Watching Dune again on video you can see that some of its defects are clearly Lynch’s responsibility, e.g. casting the nerdy and potato-faced Kyle MacLachlan as an epic hero and the Police’s resoundingly unthespian Sting as a psycho villain, or—worse—trying to provide plot exposition by having characters’ thoughts audibilized (w/ that slight thinking-out-loud reverb) on the soundtrack while the camera zooms in on the character making a thinking-face, a cheesy old device that Saturday Night Live had already been parodying for years when Dune came out. The overall result is a movie that’s funny while it’s trying to be deadly serious, which is as good a definition of a flop as there is, and Dune was indeed a huge, pretentious, incoherent flop. But a good part of the incoherence is the responsibility of De Laurentiis’s producers, who cut thousands of feet of film out of Lynch’s final print right before the movie’s release, apparently already smelling disaster and wanting to get the movie down to more like a normal theatrical running-time. Even on video, it’s not hard to see where a lot of these cuts were made; the movie looks gutted, unintentionally surreal.

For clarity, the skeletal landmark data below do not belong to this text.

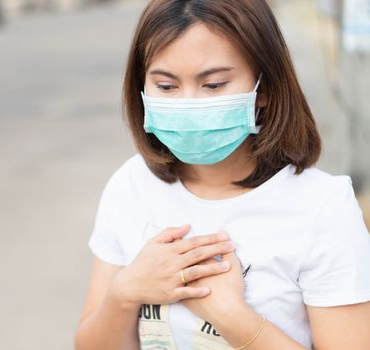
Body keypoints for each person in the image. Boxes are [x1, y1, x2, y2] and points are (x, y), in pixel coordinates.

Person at [74, 0, 370, 349]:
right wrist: (124, 292)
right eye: (167, 87)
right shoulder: (131, 186)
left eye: (213, 85)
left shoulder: (322, 207)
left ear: (265, 89)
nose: (188, 104)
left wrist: (231, 316)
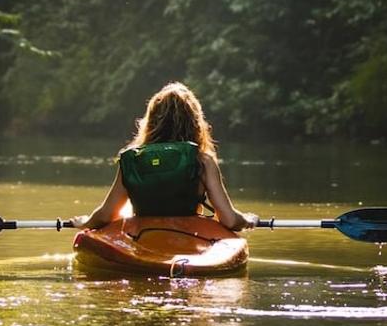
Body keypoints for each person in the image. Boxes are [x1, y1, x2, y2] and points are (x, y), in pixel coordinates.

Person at [71, 82, 258, 231]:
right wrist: (248, 219)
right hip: (189, 236)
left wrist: (86, 222)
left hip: (142, 237)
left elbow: (106, 215)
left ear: (151, 121)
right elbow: (230, 220)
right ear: (195, 122)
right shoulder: (203, 161)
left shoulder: (133, 160)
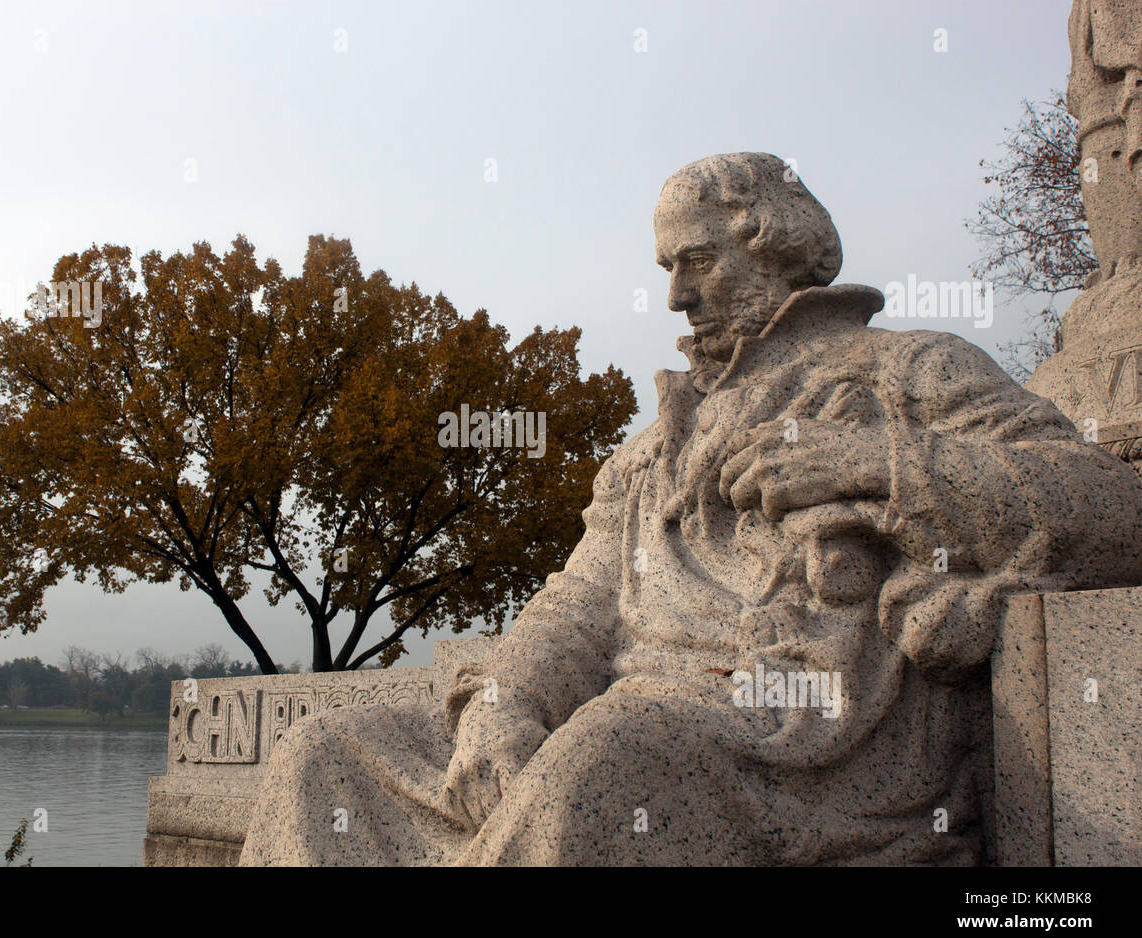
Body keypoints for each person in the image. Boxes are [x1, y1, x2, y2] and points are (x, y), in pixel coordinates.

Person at [240, 153, 1142, 866]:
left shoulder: (907, 371)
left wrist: (880, 461)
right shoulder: (653, 443)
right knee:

In a strange way, though, Dune actually ended up being Lynch’s “big break” as a filmmaker. The version of Dune that finally appeared in the theaters was by all reliable reports heartbreaking for him, the kind of debacle that in myths about Innocent, Idealistic Artists In The Maw Of The Hollywood Process signals the violent end of the artist’s Innocence—seduced, overwhelmed, fucked over, left to take the public heat and the mogul’s wrath. The experience could easily have turned Lynch into an embittered hack (though probably a rich hack), doing f/x-intensive gorefests for commercial studios. Or it could have sent him scurrying to the safety of academe, making obscure plotless l6mm.’s for the pipe-and-beret crowd. The experience did neither. Lynch both hung in and, on some level, gave up. Dune convinced him of something that all the really interesting independent filmmakers—Campion, the Coens, Jarmusch, Jaglom—seem to steer by. “The experience taught me a valuable lesson,” he told an interviewer years later. “I learned I would rather not make a film than make one where I don’t have final cut.”
—From “David Lynch Keeps His Head” by David Foster Wallace; collected in A Supposedly Fun Thing I’ll Never Do Again.